Celine softens Parisian tailoring with relaxed coastal grandmother ease
Celine’s Summer 2026 campaign trades spectacle for elongated jackets, pleated trousers and soft knitwear, with 59 looks and a new Soft Triomphe bag.

Celine’s Summer 2026 campaign pushes Parisian dressing toward a looser kind of polish, where elongated jackets lengthen the line of the body and pleated trousers fall with disciplined softness. Photographed by Zoë Ghertner and styled by Brian Molloy, the images cast Bas Van Geertruy and Jesse Rinderknecht in knitwear and refined essentials that make proportion, not decoration, the luxury message.
The collection was shown June 22 at the Domaine de Saint-Cloud, and Celine’s Summer 2026 runway page lists 59 looks under Michael Rider’s name. That detail matters because Rider has been creative director since 2025, after Hedi Slimane’s departure in October 2024, and the house is using this collection to make clear that its tailoring language is changing shape rather than simply changing season. The silhouette is less severe than the old Parisian shorthand, with jackets stretched out, trousers opening up and knits easing the whole line.

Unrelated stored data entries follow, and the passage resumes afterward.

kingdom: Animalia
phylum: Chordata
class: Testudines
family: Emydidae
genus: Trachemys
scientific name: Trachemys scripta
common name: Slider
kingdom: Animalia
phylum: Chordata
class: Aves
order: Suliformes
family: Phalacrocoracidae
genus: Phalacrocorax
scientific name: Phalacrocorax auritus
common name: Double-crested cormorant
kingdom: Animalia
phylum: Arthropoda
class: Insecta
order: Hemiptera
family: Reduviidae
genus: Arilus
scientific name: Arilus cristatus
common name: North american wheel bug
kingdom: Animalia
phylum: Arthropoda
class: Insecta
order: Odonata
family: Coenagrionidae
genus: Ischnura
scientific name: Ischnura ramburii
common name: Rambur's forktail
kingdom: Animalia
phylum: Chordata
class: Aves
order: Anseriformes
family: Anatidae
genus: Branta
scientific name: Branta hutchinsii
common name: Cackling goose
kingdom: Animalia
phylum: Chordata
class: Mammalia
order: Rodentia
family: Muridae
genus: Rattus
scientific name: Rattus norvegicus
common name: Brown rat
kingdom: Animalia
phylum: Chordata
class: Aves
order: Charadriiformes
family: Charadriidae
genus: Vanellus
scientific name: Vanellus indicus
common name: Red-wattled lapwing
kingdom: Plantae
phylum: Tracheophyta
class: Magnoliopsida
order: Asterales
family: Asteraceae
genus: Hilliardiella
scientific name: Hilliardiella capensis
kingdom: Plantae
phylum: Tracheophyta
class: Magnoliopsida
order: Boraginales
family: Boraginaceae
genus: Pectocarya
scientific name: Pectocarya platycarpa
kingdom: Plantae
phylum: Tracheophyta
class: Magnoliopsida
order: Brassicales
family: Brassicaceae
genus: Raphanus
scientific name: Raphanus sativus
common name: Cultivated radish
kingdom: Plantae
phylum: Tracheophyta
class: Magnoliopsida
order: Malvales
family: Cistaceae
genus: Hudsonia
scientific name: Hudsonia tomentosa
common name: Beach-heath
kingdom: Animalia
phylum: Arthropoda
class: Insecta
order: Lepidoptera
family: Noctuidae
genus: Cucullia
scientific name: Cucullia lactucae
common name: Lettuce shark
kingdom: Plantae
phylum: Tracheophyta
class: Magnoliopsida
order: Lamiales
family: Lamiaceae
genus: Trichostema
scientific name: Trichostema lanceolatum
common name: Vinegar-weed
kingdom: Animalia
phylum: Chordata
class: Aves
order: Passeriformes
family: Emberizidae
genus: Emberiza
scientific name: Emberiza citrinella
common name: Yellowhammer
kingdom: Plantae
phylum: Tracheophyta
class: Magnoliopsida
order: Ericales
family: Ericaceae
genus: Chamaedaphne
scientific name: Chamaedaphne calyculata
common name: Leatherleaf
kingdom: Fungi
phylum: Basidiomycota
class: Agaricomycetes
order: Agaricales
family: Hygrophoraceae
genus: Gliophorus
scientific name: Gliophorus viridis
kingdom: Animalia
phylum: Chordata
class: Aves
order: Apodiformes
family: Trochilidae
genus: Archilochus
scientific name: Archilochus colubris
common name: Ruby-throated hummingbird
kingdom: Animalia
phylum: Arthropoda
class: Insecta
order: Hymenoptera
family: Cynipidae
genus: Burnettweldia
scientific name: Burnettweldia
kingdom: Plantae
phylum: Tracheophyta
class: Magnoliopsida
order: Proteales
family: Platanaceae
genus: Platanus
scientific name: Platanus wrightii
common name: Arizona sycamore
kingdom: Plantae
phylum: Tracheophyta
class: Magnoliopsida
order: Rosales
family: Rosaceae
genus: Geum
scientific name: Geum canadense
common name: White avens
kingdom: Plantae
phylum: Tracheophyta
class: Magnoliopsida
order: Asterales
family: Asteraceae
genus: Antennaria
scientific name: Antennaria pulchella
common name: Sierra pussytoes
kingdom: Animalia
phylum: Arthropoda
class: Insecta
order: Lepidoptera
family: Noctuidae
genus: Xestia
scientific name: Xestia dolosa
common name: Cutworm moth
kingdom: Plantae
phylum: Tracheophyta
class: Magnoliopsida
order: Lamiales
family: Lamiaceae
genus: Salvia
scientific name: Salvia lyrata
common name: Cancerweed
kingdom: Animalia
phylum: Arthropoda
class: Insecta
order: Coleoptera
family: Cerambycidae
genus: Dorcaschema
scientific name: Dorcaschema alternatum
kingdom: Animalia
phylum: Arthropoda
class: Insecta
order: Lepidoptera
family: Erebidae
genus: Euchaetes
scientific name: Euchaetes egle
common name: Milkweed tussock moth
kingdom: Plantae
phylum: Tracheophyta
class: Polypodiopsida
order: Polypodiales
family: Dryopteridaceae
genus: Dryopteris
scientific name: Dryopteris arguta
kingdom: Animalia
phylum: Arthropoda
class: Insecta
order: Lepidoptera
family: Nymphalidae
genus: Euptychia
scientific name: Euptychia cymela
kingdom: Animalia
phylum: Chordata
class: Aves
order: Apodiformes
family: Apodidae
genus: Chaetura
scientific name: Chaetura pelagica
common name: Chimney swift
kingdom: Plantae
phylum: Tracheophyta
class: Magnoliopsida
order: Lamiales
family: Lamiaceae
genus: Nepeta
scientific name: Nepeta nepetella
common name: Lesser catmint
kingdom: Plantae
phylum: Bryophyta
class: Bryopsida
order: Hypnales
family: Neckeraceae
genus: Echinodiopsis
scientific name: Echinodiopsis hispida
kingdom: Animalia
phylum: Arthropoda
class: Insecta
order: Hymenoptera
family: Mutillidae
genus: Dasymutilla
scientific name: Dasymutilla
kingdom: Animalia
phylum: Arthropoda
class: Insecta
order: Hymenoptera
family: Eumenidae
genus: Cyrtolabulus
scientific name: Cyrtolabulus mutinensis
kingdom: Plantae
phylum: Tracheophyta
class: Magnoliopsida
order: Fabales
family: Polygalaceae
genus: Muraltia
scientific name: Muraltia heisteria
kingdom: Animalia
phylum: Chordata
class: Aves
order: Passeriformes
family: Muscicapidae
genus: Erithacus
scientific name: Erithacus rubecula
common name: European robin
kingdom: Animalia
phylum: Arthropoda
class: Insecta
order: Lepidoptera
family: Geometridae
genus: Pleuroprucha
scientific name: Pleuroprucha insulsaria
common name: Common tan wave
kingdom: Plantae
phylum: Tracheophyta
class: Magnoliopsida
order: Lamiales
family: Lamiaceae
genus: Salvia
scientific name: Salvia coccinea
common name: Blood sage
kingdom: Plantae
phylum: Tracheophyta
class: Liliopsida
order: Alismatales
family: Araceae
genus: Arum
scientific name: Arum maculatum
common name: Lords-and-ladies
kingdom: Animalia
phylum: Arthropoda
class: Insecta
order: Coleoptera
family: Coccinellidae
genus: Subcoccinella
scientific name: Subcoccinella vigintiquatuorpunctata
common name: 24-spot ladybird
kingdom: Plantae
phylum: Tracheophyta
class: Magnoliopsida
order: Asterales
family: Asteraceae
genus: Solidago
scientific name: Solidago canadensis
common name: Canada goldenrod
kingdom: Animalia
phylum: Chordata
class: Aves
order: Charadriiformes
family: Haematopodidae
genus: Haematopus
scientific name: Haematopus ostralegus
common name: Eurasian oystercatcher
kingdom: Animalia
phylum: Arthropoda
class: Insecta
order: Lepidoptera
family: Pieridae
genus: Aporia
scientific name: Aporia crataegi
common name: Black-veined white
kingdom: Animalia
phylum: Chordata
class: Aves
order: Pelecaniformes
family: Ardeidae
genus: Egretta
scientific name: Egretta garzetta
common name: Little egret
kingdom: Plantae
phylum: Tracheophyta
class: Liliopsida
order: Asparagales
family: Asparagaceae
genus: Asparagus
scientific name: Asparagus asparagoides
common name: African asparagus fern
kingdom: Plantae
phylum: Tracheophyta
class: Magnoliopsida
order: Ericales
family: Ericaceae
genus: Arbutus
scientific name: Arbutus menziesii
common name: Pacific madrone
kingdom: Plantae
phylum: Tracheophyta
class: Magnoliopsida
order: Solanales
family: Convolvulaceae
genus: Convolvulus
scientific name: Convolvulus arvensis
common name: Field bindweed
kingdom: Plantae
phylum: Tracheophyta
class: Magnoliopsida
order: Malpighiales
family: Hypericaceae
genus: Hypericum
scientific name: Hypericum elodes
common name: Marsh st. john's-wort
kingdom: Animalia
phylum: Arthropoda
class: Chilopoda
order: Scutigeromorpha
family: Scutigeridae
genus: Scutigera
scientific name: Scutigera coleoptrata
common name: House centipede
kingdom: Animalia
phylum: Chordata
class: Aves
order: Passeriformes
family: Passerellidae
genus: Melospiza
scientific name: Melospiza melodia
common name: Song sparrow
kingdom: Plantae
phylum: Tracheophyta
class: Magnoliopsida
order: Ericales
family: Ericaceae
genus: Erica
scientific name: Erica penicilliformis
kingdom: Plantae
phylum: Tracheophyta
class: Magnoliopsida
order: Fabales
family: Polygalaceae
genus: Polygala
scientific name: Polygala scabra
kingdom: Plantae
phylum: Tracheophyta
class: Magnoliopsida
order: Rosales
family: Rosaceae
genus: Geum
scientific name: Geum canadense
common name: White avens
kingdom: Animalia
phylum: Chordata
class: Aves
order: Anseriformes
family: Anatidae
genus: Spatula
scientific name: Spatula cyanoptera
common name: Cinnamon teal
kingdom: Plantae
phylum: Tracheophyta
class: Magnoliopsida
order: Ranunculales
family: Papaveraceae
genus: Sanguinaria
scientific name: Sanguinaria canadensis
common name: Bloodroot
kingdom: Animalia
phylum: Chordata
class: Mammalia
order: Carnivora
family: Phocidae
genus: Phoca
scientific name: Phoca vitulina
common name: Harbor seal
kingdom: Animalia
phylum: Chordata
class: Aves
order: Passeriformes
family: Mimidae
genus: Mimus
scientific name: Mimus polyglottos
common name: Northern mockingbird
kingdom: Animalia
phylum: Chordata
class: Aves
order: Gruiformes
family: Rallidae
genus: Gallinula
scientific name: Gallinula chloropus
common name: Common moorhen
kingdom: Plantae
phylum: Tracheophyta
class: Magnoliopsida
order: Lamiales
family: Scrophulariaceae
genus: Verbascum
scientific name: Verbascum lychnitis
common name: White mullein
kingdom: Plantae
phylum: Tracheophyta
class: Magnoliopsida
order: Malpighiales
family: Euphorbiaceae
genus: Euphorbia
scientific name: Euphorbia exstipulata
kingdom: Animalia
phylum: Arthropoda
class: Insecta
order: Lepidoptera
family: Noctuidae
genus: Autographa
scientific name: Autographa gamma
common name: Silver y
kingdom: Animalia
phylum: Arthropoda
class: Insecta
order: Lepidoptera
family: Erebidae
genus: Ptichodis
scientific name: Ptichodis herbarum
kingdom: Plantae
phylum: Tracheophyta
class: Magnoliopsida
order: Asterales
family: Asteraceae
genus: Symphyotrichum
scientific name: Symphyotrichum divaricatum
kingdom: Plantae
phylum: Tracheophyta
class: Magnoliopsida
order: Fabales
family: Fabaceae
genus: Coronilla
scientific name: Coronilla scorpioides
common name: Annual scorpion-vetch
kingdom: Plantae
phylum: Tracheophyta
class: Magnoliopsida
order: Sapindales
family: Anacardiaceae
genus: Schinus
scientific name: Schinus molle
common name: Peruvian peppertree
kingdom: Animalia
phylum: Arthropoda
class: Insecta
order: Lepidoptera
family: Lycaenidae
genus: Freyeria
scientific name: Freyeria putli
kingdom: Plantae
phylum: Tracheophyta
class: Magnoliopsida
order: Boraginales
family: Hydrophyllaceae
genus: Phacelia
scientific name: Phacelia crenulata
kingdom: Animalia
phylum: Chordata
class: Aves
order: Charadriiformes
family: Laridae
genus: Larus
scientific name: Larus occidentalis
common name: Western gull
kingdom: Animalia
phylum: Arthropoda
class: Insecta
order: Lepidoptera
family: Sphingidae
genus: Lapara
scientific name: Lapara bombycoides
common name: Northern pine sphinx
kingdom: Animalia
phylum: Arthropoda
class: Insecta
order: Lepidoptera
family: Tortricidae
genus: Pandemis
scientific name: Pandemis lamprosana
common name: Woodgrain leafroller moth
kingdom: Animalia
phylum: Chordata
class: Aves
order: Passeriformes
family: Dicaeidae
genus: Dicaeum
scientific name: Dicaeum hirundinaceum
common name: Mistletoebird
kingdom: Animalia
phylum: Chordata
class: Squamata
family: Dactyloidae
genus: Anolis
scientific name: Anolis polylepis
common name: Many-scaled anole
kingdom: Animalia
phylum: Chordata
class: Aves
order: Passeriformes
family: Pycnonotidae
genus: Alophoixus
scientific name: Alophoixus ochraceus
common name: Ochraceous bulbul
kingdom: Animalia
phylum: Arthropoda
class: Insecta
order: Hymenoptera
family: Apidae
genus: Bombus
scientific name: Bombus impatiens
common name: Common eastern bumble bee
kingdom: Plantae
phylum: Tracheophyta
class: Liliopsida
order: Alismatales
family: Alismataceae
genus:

The strongest accessory note is Soft Triomphe, first introduced at the Printemps 2026 show and brought back for Summer 2026. Celine describes it as a refined, understated take on the house’s metallic clasp, made in supple leather, which places it squarely in the current luxury conversation around quiet distinction: the bag does not need to shout if the cut, finish and touch feel expensive enough. In a market crowded with logo-heavy summer accessories, that kind of restraint reads as a more persuasive status signal.

That is where the collection brushes up against coastal grandmother without slipping into costume. WWD has described the aesthetic as a minimalist, coast-inspired mood with a more mature, escapist summer feeling, and Celine’s version lands in the same register through cut and texture rather than obvious seaside references. The clothes suggest how premium retail is likely to frame the season ahead: longer jackets instead of cropped novelty shapes, pleated trousers instead of overt resort volume, and knitwear that feels lived-in but still exacting. The result is a summer wardrobe built on proportion, the kind of refinement that looks effortless only after a great deal of tailoring has done the work.